Senator Lindsey Graham likewise denounced the apparent decision. “If the press reports are accurate and the Trump Administration is no longer focusing on removing Assad, I fear it will be the biggest mistake since President Obama failed to act after drawing a red line against Assad’s use of chemical weapons,” Graham said in a written statement. “To suggest that Assad is an acceptable leader for the Syrian people is to ignore the wholesale slaughter of the Syrian people by the Assad regime. Leaving him in power is also a great reward for Russia and Iran.”

Following Obama’s path

Robert Ford, who resigned in 2014 as U.S. ambassador to Syria over policy disagreements, said the U.S. government’s policy since late 2014 had been to focus more specifically on the fight against Islamic State as well as al Qaeda, “even if it never acknowledged that its focus on Syria had shifted.”

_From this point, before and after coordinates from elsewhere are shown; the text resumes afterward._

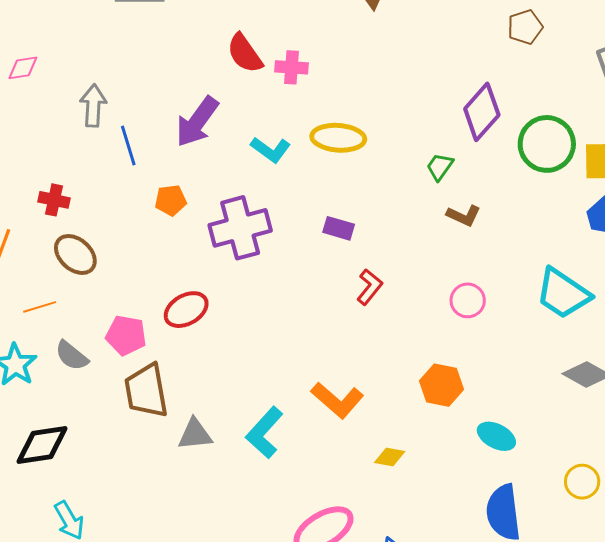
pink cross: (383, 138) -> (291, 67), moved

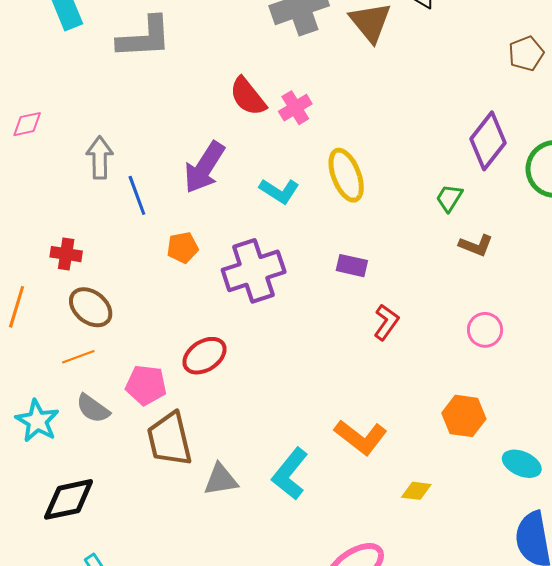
pink cross: (291, 67) -> (295, 108), turned -32
yellow ellipse: (338, 138) -> (346, 175), turned 68
orange line: (40, 307) -> (78, 357), moved

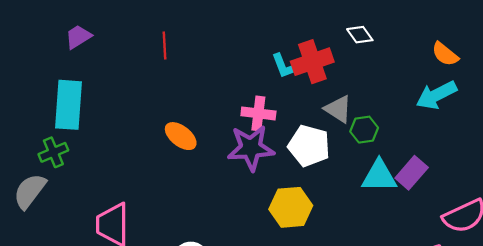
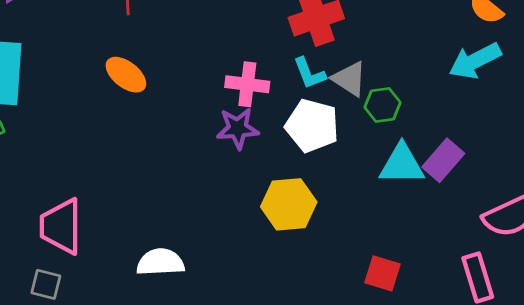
cyan L-shape: (284, 66) -> (309, 73), moved
orange ellipse: (181, 136) -> (126, 75), moved
purple star: (251, 148) -> (238, 128), size x0.7

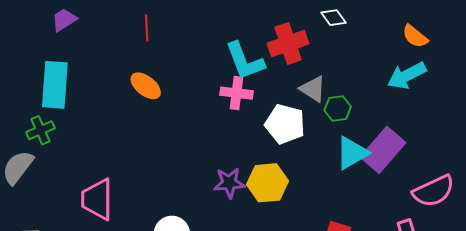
cyan L-shape: (309, 73) -> (245, 61), moved, size x1.6
purple star: (238, 128) -> (229, 183), moved
purple rectangle: (443, 160) -> (383, 150), size x1.4
cyan triangle: (402, 164) -> (352, 153), turned -30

“Ambassador Haley’s remarks just confirm that the Trump administration is following the same path,” said Ford, who is now a fellow at the Middle East Institute and senior fellow at Yale.

An analyst of the Washington Institute for Near East Policy told me: “There remain at least two key unknowns:

1) Will the Trump Administration truly counter Iran’s regional ambitions in Syria, as it has promised to do (and which the Obama administration refused to do lest such a policy threaten the Iran nuclear deal)?

2) Will the Trump administration take the necessary steps post-victory in Raqqa to ensure that Sunni grievances are addressed in such a way that son-of-ISIS does not emerge from the ashes of ISIS?”

He continued: ” If the answer to both questions is ‘yes,’ then the Administration will find itself taking measures that have the effect of driving Assad from power, even without declaring that as a goal, since Assad cannot long survive in a Syria in which Iran is on the defensive and Sunni grievances are addressed. If, however, the answer to either of these questions is ‘no,’ then Assad could be around for a long, long time.” In other words, rather than correcting the horrendous Obama policy, Republicans will have made it their own.